Key Highlights from POLARIS Gene Therapy Trial Data for Dravet Syndrome

Speaker 1 (00:00): 

My name is Joseph Sullivan. I'm a Professor of Neurology at the University of California, San Francisco, where I work as a Pediatric Epileptologist. So the ENVISION study really served as the baseline natural history study so that we could move forward with an interventional trial. And this program is called POLARIS. The POLARIS program consists of 3 different clinical trials that are enrolling children between the age of 6 months and all the way up to 7 years of age. And this intervention is a potentially one time AAV9-based gene therapy that's targeting the underlying cause of Dravet syndrome being the haploinsufficiency in the NaV1.1 sodium channel protein. It's doing this by delivering an engineered transcription factor that has cell specificity for the GABAergic inhibitory interneurons. And by delivering this transcription factor, we are hopeful to upregulate the NaV1.1 production at the DNA level. 

(01:02): 

And as an AAV9-based therapy where there's been many other programs that have looked at safety and tolerability, the primary outcome measures for this POLARIS program was to ensure safety and tolerability in these young children. And so here at the 2025 American Epilepsy Society meeting, we reported the first results from that trial. As of today, 19 patients had been dosed at various dose levels. The intervention was very safe and well tolerated. The most common treatment emergent adverse event was transaminase elevation in 4 patients, all of whom were clinically asymptomatic. And all 3 resolved without treatment with 1 requiring some steroid treatment. This is very much consistent with what we know from AAV9-based therapy as a class effect. Then moving on to the efficacy, again, this was primarily a safety and tolerability study. 

(01:58): 

So we started out at a low dose and then did dose escalation over time. And we have 32 week follow-up for patients through dose level 3, and what we saw was a really nice dose-response curve, with the dose level 3 achieving a median of 78% reduction in seizures. And again, that's through 7 through 32 weeks of treatment with a one time therapy. And then again, in the spirit of being disease modifying and why the ENVISION natural history study was so important, we're also looking at developmental outcomes in  these patients because we want to get to the “D” part in “DEE”. When we looked at the subdomains in the Vineland and specifically expressive and receptive communication, what we saw is when we looked at how the patients did in the 52-week natural history study, the patients at the 16-week time point actually had caught up. 

(02:56): 

So they actually were performing the same number of skills in 16 weeks as what we saw in the natural history study over 52 weeks.
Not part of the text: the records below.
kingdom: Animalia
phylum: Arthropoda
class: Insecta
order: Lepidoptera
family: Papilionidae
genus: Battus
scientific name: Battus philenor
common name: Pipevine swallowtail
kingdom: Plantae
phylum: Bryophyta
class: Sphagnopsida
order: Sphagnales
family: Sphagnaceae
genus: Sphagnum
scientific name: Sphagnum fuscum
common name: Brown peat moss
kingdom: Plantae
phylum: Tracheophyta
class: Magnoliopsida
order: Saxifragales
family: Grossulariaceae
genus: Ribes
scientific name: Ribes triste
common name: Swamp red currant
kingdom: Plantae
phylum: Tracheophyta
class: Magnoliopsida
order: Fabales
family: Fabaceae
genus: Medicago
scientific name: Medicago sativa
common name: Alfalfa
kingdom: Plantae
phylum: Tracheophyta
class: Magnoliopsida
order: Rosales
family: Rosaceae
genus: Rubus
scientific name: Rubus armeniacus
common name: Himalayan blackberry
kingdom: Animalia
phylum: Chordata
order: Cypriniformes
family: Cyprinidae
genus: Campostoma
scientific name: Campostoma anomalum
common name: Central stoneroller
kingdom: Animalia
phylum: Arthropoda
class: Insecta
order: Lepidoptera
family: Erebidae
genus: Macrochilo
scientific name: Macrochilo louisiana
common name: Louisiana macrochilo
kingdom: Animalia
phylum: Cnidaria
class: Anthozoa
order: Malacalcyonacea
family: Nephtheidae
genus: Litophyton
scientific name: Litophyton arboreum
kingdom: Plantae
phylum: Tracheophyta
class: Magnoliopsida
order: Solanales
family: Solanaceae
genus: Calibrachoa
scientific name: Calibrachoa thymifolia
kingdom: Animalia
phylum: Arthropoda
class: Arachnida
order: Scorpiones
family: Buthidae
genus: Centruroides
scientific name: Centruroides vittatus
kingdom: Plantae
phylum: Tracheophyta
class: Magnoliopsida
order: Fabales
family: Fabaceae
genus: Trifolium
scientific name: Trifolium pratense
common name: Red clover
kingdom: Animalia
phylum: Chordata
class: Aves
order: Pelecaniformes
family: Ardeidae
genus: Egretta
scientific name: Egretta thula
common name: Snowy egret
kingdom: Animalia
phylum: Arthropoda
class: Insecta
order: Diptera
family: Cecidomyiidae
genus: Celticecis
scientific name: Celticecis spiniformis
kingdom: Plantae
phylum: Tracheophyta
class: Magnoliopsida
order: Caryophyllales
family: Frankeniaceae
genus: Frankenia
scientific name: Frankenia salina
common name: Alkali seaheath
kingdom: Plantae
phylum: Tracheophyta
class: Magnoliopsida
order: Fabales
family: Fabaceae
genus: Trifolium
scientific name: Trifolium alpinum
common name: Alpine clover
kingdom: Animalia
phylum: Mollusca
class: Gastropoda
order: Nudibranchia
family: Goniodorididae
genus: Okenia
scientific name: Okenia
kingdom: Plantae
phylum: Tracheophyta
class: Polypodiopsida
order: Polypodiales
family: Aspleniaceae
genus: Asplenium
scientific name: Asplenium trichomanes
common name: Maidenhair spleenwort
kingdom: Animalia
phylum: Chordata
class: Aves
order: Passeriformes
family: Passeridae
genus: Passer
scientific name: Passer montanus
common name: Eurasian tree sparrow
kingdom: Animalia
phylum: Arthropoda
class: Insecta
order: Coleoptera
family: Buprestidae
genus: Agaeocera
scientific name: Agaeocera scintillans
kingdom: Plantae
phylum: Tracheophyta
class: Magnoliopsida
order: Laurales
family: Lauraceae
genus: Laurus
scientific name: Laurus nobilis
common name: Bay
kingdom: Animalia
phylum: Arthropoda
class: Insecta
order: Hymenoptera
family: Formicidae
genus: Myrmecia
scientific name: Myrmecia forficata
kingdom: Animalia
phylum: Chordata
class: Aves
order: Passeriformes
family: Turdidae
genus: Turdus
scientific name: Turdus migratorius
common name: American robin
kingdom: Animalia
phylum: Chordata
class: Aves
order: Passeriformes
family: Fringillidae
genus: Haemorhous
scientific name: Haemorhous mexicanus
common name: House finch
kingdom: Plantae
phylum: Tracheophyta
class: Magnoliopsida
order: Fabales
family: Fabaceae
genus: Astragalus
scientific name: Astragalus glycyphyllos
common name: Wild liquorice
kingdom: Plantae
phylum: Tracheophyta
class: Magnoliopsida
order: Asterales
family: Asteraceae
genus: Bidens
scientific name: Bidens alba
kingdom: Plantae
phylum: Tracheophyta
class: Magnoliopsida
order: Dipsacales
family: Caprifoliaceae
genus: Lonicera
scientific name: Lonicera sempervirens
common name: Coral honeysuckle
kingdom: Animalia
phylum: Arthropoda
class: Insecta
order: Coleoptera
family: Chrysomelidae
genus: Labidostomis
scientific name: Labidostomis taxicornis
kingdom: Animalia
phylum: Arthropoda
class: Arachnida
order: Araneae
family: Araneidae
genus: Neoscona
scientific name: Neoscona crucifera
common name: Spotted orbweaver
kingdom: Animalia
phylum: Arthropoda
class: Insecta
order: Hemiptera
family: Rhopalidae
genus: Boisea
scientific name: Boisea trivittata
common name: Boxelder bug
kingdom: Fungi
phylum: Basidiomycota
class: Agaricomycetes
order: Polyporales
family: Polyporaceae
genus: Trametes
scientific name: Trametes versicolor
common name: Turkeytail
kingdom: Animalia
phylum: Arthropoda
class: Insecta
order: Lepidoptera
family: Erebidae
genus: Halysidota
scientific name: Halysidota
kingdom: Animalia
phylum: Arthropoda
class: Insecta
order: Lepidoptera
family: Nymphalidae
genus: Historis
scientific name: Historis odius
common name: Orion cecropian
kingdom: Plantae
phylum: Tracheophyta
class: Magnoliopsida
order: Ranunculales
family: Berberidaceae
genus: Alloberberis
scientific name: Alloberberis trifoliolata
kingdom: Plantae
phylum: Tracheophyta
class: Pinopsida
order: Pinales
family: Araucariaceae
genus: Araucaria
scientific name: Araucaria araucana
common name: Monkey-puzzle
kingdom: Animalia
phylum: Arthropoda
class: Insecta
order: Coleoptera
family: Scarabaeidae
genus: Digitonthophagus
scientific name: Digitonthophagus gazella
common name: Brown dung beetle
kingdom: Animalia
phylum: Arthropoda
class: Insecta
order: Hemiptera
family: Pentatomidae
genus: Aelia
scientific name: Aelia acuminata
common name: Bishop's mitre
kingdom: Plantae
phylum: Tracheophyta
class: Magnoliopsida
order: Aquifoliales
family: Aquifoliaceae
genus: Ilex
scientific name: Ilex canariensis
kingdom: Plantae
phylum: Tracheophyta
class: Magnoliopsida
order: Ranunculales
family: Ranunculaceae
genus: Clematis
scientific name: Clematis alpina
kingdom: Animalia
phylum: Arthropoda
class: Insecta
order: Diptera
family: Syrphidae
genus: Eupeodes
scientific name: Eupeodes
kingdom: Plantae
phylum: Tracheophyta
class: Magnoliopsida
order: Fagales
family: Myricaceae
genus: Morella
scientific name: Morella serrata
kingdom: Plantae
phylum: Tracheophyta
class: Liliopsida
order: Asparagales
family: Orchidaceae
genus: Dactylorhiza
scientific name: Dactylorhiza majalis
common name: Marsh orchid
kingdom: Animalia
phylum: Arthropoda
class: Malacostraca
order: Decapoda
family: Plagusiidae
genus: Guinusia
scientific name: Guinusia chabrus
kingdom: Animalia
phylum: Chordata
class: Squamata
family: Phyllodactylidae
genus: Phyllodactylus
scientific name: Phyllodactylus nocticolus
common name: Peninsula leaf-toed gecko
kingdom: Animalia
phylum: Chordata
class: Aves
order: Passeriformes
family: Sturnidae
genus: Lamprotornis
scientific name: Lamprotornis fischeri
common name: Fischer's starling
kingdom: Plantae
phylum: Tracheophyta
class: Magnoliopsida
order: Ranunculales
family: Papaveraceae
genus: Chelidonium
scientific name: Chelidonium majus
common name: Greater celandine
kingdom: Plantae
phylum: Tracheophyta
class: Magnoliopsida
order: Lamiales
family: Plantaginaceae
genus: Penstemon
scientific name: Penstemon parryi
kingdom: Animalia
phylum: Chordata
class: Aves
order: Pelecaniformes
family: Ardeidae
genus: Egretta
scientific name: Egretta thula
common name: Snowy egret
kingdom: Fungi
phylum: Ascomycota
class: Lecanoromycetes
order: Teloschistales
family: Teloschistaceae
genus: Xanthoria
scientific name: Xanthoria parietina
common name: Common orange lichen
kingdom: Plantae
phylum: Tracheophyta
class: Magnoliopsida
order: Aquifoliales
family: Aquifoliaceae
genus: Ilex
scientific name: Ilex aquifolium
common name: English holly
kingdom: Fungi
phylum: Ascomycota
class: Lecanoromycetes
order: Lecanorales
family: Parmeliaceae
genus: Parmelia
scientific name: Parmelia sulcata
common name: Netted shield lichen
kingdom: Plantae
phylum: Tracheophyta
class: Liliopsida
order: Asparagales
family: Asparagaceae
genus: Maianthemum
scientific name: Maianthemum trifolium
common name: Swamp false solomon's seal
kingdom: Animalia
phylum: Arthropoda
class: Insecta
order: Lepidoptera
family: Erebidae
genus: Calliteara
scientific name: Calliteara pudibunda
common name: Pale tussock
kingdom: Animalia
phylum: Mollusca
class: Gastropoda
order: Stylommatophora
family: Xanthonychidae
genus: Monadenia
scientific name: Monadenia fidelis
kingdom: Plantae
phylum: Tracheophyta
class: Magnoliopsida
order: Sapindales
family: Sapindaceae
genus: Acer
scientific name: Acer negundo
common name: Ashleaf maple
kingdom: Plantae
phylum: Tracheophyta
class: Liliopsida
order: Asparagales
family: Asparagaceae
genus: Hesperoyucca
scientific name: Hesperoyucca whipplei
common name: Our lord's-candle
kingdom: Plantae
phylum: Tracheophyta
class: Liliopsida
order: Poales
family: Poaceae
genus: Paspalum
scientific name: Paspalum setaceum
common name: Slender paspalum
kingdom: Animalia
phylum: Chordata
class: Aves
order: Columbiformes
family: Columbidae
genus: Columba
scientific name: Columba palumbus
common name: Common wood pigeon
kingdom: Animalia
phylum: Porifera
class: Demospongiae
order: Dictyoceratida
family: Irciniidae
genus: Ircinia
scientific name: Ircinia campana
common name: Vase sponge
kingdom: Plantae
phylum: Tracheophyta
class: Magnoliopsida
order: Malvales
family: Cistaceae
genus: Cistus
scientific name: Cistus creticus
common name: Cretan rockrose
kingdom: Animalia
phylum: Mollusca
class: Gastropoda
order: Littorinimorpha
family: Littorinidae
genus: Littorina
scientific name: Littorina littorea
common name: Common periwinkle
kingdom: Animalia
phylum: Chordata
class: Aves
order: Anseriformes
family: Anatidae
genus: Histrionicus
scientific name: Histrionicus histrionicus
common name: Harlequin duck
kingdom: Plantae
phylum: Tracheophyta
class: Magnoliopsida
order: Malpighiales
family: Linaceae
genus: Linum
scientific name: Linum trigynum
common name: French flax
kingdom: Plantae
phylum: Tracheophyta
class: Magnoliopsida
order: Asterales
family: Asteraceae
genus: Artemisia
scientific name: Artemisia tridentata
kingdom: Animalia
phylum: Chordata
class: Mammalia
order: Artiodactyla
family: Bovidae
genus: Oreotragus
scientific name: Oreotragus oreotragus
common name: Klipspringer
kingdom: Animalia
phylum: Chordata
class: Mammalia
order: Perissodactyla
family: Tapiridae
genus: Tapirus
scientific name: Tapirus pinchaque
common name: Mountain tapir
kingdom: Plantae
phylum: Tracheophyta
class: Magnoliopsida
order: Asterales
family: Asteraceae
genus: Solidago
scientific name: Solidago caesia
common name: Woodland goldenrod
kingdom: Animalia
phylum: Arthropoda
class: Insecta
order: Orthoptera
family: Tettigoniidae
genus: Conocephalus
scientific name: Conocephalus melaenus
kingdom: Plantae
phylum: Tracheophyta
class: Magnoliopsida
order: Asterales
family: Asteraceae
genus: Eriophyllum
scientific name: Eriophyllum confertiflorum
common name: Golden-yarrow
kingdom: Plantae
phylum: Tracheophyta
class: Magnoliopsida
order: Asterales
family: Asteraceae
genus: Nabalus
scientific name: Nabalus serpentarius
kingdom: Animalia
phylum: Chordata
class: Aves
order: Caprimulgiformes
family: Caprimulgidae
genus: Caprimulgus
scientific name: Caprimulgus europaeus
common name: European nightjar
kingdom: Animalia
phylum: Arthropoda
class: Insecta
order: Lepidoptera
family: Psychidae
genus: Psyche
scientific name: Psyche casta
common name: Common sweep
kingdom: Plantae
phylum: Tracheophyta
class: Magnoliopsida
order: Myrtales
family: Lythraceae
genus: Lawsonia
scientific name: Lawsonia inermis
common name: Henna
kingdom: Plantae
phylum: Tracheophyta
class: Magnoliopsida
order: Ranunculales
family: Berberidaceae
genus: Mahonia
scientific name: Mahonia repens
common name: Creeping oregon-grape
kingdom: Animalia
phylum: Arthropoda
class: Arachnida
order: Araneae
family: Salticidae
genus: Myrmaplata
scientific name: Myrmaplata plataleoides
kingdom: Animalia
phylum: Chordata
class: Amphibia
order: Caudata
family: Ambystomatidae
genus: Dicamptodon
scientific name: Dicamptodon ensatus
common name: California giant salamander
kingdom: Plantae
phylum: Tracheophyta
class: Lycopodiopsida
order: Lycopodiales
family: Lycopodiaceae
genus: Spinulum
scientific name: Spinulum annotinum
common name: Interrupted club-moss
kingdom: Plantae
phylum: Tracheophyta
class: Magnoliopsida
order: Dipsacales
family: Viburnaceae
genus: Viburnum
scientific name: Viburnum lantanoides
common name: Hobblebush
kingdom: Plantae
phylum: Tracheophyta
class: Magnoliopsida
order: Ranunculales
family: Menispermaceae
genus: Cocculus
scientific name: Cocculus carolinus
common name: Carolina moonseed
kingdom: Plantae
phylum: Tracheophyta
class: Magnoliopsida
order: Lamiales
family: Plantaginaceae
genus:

And then in the small group of patients where actually did have 52 week neurodevelopmental follow-up data, we saw a magnitude of improvement that really we haven't ever seen before and specifically in the areas of receptive and expressive communication, which is what we hear from families is one of the developmental domains that has the most impact on their day-to-day quality of life. And then lastly, knowing from the natural history study, again, that cognition is something that changes quite dramatically early in the course of the disease. We looked at the Bayley measure of cognition, specifically in the younger group of children that were dosed prior to 24 months of age. And what we saw in that small cohort was this acceleration in their acquisition of skills, such that it actually surpassed the rate of what we actually see in neurotypical patients. 

(04:00): 

So not to say that they are developing better than neurotypical patients, but rather they were able to catch up. And in some of the earliest dose patients where we have the 52-week follow-up, there's one patient that is now just over 2 years old and tracking normal neurodevelopment, which is really, really inspiring to see that there's this potential for disease modification. So we're really excited about these preliminary data in the lower dose levels and are excited to follow the children that receive the higher dose levels for a longer period of time, because that is actually going to set the stage for part two of this study, which will, again, be an interventional study, but will have a sham control. So we're really excited to continue following this cohort and especially, those that have received some of the higher doses to see if they have a even more incremental gain, not only with regard to reduction seizures, but in terms of improving their overall developmental trajectory. 

(05:01): 

And this is really gonna inform part two of the trial, which will include the intervention and then also a sham control arm so that we can actually really define what the effect size is, both with regard to seizure reduction and neurodevelopmental improvement. And that trial should hopefully be enrolling in early 2026. This has been a really exciting time in pediatric epilepsy as we enter into this world of genetic testing being available in the clinic. We are now able to arrive at precise diagnoses for these patients that are just lumped into this DEE, developmental and epileptic encephalopathy category. And that's so important because not only is there a value in having a specific diagnosis just to counsel and for parents and families to have an identity, there are now some really novel approaches to treating these genetically based DEEs that are targeting the underlying cause. 

(06:00): 

So we're moving from an era of anti-seizure symptom management into precision medicine and potentially disease modification for a whole host of these neurogenetic disorders. So I'm super excited about the direction our field is going.